Attention Fish Owners Be sure to check with your local hobby fish dealer for the proper water treatment product before adding water to your pond or aquarium.

Water Safety
The safety of our water supply is one of the District’s primary concerns. Western has heightened the security of our water operations systems and continues to be proactive in our efforts for delivery of a safe and secure water supply.

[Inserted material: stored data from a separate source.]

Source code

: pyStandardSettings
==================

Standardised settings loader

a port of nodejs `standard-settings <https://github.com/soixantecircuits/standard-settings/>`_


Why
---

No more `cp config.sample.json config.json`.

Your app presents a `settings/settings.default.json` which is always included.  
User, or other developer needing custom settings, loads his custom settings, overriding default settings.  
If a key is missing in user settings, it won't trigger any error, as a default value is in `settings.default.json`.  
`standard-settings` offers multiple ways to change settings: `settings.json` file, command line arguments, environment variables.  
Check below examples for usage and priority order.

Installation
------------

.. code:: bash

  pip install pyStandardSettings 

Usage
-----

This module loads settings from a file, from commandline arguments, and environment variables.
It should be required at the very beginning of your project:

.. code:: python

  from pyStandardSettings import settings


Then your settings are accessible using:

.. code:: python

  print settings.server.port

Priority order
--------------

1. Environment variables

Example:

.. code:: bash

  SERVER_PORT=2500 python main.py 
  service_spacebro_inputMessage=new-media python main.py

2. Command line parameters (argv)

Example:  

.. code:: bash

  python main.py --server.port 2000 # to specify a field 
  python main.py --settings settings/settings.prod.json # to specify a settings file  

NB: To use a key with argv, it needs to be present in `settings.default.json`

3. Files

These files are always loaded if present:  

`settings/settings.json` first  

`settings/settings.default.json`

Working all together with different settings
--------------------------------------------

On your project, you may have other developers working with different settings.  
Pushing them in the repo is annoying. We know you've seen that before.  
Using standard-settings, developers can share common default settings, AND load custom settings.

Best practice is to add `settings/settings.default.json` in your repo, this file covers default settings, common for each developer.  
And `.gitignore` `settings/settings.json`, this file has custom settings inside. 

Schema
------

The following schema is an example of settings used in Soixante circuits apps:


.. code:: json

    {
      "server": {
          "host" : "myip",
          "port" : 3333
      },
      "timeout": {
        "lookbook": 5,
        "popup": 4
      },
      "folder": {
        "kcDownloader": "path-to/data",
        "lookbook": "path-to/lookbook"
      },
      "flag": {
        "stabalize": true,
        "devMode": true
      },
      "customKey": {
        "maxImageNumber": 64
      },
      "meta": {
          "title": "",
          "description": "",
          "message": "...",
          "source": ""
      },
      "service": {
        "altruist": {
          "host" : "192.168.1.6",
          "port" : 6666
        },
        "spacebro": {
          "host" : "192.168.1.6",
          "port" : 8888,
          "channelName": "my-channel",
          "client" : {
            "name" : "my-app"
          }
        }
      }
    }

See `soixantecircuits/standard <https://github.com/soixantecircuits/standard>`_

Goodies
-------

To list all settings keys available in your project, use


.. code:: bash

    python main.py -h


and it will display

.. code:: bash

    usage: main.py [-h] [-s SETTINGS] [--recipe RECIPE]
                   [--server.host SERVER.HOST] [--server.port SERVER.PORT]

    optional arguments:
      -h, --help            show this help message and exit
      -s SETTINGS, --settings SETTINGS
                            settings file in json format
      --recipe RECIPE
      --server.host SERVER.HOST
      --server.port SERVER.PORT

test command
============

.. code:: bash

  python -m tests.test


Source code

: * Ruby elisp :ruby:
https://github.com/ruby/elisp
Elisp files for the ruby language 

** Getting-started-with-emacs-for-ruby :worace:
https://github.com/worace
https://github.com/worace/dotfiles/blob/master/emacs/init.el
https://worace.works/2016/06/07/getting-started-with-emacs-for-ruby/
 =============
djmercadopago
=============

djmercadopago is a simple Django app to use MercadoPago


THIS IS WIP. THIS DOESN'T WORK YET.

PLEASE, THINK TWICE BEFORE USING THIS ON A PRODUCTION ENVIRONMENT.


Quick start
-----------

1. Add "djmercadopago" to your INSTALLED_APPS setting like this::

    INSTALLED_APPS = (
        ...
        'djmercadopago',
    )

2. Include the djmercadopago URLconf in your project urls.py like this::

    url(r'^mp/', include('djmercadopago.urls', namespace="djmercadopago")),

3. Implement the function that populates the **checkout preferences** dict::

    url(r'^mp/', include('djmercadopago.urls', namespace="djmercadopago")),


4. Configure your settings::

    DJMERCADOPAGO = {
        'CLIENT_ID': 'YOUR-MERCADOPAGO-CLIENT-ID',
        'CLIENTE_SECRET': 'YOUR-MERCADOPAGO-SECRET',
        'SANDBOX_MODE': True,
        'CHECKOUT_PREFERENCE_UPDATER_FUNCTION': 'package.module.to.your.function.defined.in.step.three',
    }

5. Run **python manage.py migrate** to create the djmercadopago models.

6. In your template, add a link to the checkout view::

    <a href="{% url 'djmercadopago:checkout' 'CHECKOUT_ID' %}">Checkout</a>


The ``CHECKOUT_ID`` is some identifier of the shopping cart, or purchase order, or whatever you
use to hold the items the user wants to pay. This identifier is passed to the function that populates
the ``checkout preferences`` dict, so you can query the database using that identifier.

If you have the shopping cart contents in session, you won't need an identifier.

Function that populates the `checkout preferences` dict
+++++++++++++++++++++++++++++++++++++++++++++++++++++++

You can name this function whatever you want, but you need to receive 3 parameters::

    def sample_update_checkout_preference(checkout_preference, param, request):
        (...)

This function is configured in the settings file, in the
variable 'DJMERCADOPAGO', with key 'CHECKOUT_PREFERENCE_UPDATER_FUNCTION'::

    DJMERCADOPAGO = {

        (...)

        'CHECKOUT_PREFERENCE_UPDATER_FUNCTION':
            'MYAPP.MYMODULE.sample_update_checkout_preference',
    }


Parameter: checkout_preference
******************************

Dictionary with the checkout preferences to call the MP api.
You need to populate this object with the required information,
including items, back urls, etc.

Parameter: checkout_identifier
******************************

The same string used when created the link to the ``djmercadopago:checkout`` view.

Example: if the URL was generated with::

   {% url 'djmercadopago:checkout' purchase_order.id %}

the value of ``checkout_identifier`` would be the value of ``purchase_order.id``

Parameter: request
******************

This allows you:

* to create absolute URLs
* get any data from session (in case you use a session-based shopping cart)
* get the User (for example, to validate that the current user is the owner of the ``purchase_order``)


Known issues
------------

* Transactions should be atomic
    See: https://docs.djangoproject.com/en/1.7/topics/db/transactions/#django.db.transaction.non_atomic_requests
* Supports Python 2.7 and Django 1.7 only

Radiation Monitoring of Drinking Water Supplies Our main water supplier Metropolitan continues to monitor developments of the nuclear emergency in northern Japan following the March 18, earthquake and tsunami. The U.S. Environmental Protection Agency (EPA) has measured and reported on radiation levels throughout the United States as part of an on-going radiation monitoring network (RadNet). Because measured radiation levels in air remain at background levels, the California Department of Public Health (CDPH) is not recommending supplemental drinking water monitoring. Furthermore, the Nuclear Regulatory Commission (NRC), EPA, and the Los Angeles County Department of Public Health have all stated there is no risk expected to California as a result of the situation in Japan.Metropolitan conducts compliance monitoring for radiation in its raw and treated water supplies every three years. The most recent monitoring conducted prior to the nuclear emergency was in February 2011. Low levels of radiation are typically detected which are consistent with the geology of the watershed and past human activities such as atmospheric nuclear weapons testing. Metropolitan subsequently conducted additional voluntary sampling at 13 locations in April. These samples confirmed that radiation did not increase above historical background levels. Metropolitan will continue to follow any sampling recommendations issued by EPA or CDPH. Additional information on this event, including national air and water monitoring data, can be found at the EPA RadNet web site at: www.epa.gov/radiation/.